Staring into a television screen at someone else's eye staring back turns out to be more than a sublime visual experience. "The Body Human: The Magic Sense," latest in a series of Tomorrow Entertainment medical specials, may be the best and most enthralling one yet.
Most CBS stations showed it last night, but in Washington, Channel 9 delayed it until tonight at 8 because of previous scheduling commitments. While applying a word like "magic" to a human organ, even the eye, may come across as excessively show-bizzy, there are enough amazing and eye-popping sights in this hour to justify hyperbole.
The eeriest and yet most moving of these is a 40-day-old fetus in a womb instinctively shielding its eyes from the light of the tiny intruding camera being used to photograph it.
The creators of the program -- who also did NBC's "Lifeline" series last season -- make certain to humanize the report by attaching bodies to the eyes in question. There are nonfiction vignettes about people whose sight was lost or threatened and how surgeons attempted to correct the problem. To the producers' credit, they include one case study -- Patrick, 15, who suffered a torn retina in a hockey game -- in which the operation is not a success.

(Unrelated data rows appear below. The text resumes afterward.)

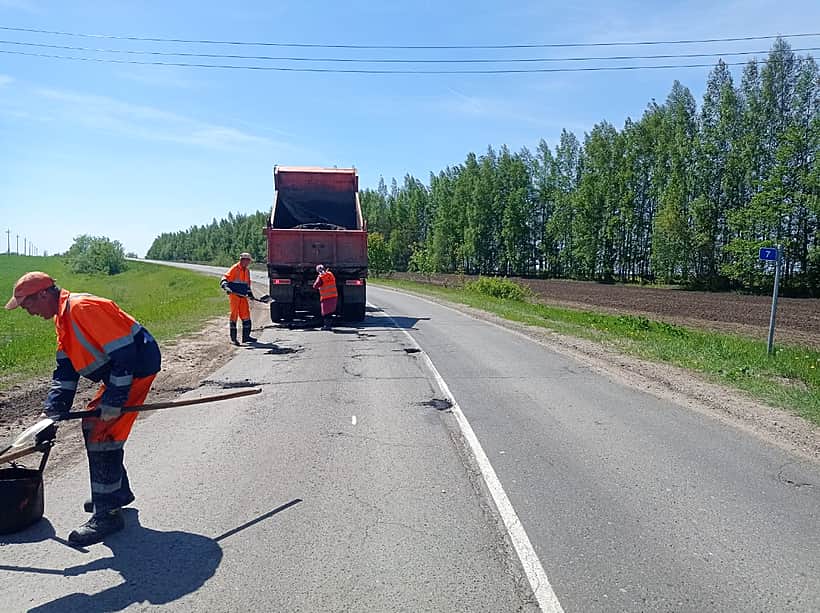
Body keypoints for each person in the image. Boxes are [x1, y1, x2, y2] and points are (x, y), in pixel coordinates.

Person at [5, 271, 161, 546]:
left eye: (27, 304)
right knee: (93, 426)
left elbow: (125, 353)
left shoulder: (82, 308)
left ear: (43, 294)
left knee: (103, 433)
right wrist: (51, 415)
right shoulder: (63, 320)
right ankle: (117, 493)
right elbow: (65, 372)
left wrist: (114, 400)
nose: (28, 312)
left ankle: (109, 513)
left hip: (135, 369)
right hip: (117, 373)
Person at [220, 252, 257, 345]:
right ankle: (233, 339)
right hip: (235, 296)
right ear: (242, 260)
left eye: (249, 261)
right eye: (247, 261)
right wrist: (225, 285)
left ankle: (246, 337)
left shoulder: (247, 271)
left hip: (243, 296)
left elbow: (247, 284)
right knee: (234, 315)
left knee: (246, 316)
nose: (248, 263)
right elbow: (225, 277)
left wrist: (250, 294)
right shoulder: (235, 269)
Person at [312, 264, 337, 330]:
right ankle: (329, 325)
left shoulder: (321, 277)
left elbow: (315, 286)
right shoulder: (330, 274)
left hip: (326, 297)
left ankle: (327, 326)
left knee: (326, 312)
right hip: (334, 295)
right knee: (330, 311)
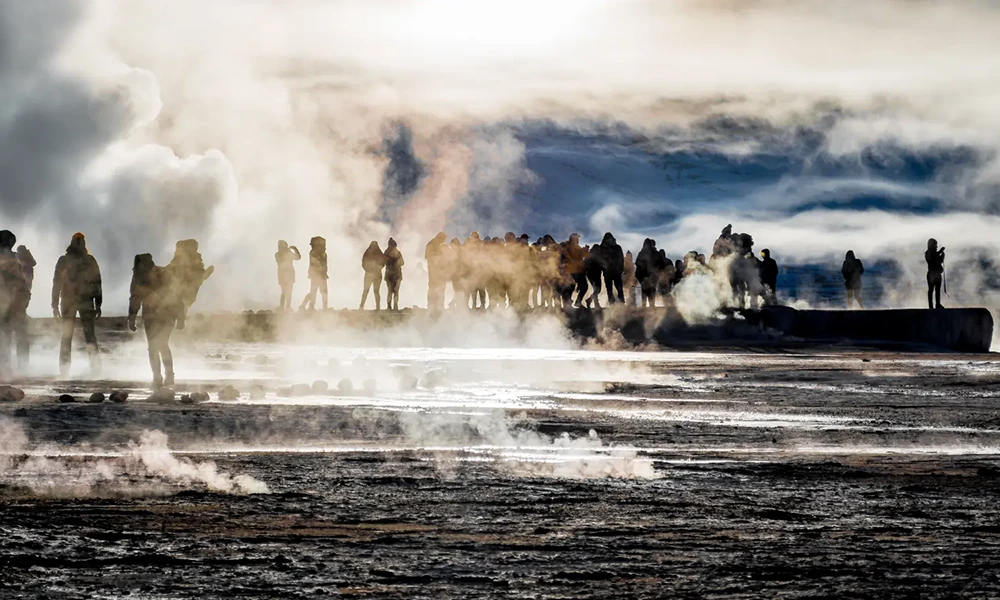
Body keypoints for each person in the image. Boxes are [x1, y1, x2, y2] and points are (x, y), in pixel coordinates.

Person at [128, 254, 183, 389]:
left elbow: (176, 296)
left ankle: (166, 377)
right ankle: (159, 377)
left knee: (159, 345)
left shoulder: (164, 275)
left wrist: (181, 317)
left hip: (166, 315)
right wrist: (132, 317)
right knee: (155, 347)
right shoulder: (141, 277)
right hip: (153, 316)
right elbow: (135, 298)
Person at [52, 233, 102, 376]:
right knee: (74, 335)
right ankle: (67, 370)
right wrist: (54, 303)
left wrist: (98, 303)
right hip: (74, 300)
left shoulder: (84, 260)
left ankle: (92, 369)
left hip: (80, 300)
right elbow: (57, 283)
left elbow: (97, 282)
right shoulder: (76, 261)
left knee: (83, 335)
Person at [0, 231, 30, 374]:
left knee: (9, 337)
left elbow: (19, 286)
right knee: (16, 337)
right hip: (12, 304)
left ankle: (12, 369)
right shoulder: (11, 260)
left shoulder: (10, 261)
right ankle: (17, 368)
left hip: (11, 304)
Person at [299, 236, 328, 311]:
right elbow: (316, 264)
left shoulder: (322, 253)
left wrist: (324, 273)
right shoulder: (314, 253)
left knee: (321, 292)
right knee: (314, 292)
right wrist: (321, 273)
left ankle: (322, 307)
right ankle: (308, 306)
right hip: (316, 275)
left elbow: (324, 264)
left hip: (321, 275)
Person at [562, 234, 588, 307]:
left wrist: (585, 251)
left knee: (584, 286)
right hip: (571, 271)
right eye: (577, 238)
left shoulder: (576, 247)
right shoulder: (567, 247)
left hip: (578, 271)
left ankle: (577, 301)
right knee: (570, 288)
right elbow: (572, 258)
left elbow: (583, 256)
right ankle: (567, 303)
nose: (578, 240)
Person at [275, 240, 301, 311]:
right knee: (284, 291)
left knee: (289, 291)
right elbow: (280, 261)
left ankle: (288, 306)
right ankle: (282, 306)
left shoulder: (288, 253)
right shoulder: (278, 254)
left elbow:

But with the others, we are there to share moments of triumph.
A diabetic who lost his sight to cataracts has his vision restored after more than a year in the dark. Now he can see his baby boy for the first time -- and does, in a sequence that gives new meaning to the phrase "not a dry eye in the house."
The wonders of vision are demonstrated through various forms of computerized photography and such highly visual acts as hitting a baseball, visiting an amusement park at night, or landing an airplane. And a Staten Island man named Jeremiah, who lost his sight in a mugging six years ago, shows how one can function with no other vision than the memory stored in what he aptly calls "the mind's eye."

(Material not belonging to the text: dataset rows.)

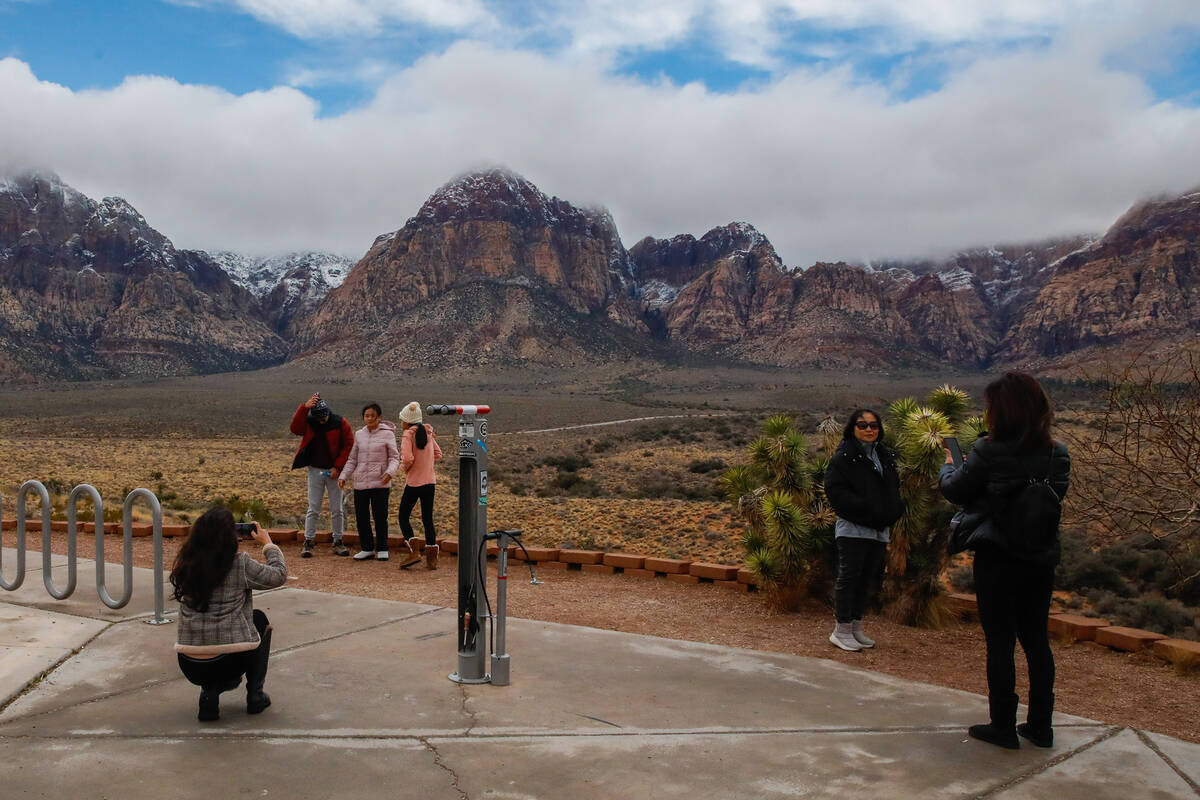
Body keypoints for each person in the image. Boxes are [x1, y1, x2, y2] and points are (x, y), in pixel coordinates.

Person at [939, 372, 1070, 750]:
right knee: (1036, 640)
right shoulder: (1057, 453)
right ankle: (1041, 727)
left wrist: (949, 463)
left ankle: (1002, 725)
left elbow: (956, 489)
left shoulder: (989, 450)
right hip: (1041, 557)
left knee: (1000, 641)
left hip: (998, 557)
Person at [170, 507, 286, 721]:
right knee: (259, 620)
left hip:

Occasionally the director, Alfred R. Kelman, and the writers -- Dr. Robert E. Fuisz and Hank Whittemore -- get carried away with the melodramatic potential of their true-life material. A shot of the blind, diabetic father attempting to feed his son and smearing mush all over the poor kid's face seems both cruel and horribly comic. We know these shots had to be set up in advance and wonder how many takes the toddler had to go through before the photographers got just the mess they wanted.
Glorification of the almighty surgeon is kept to a minimum, though words like "harrowing" and "daring" are still employed to describe one operation.

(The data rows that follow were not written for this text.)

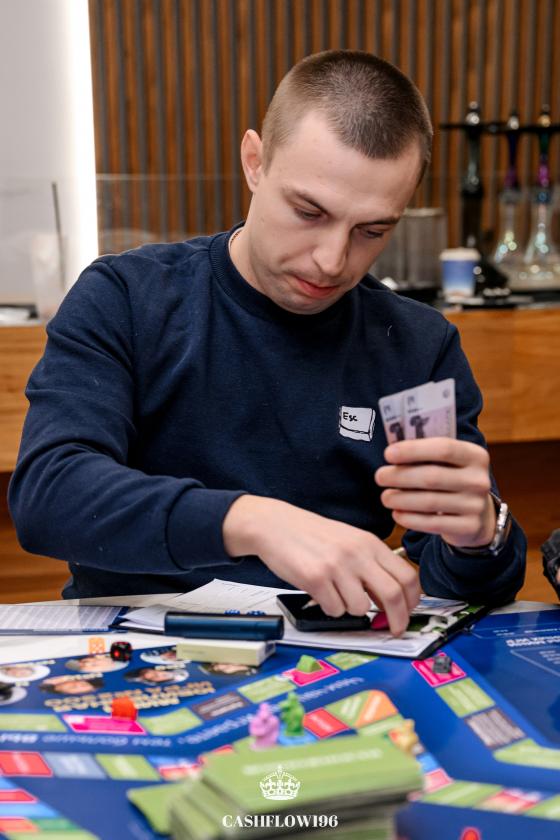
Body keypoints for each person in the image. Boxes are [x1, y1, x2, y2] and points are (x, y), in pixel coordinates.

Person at [9, 50, 526, 636]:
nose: (332, 260)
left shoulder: (416, 346)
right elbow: (50, 494)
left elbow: (466, 586)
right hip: (138, 647)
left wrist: (479, 537)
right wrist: (253, 522)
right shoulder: (126, 297)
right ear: (255, 162)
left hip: (333, 654)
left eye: (372, 230)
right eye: (309, 212)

However, since merely watching footage of the operation may be harrowing and require a degree of daring for some viewers (although it is not overly detailed or gory), perhaps the florid language is appropriate. The narrator, Alexander Scourby, is able to give dignity even to such purple burbles as, "Only an indomitable spirit keeps alive a distant impossible dream."
The overly insistent script is a reminder that there are still relatively few people creating television programs of any kind who truly trust the visual -- not even when the program is about vision itself. The best and most affecting touches in "The Magic Sense" are sights, not sounds -- a 13-month-old baby whose eyes were uncrossed by surgery and who now smiles up at his parents, or a shot of those parents waiting at the hospital as surgery on their son continues.
Despite the occasional fits of excess, "The Magic Sense" really is among the very best kinds of television. It is something to see.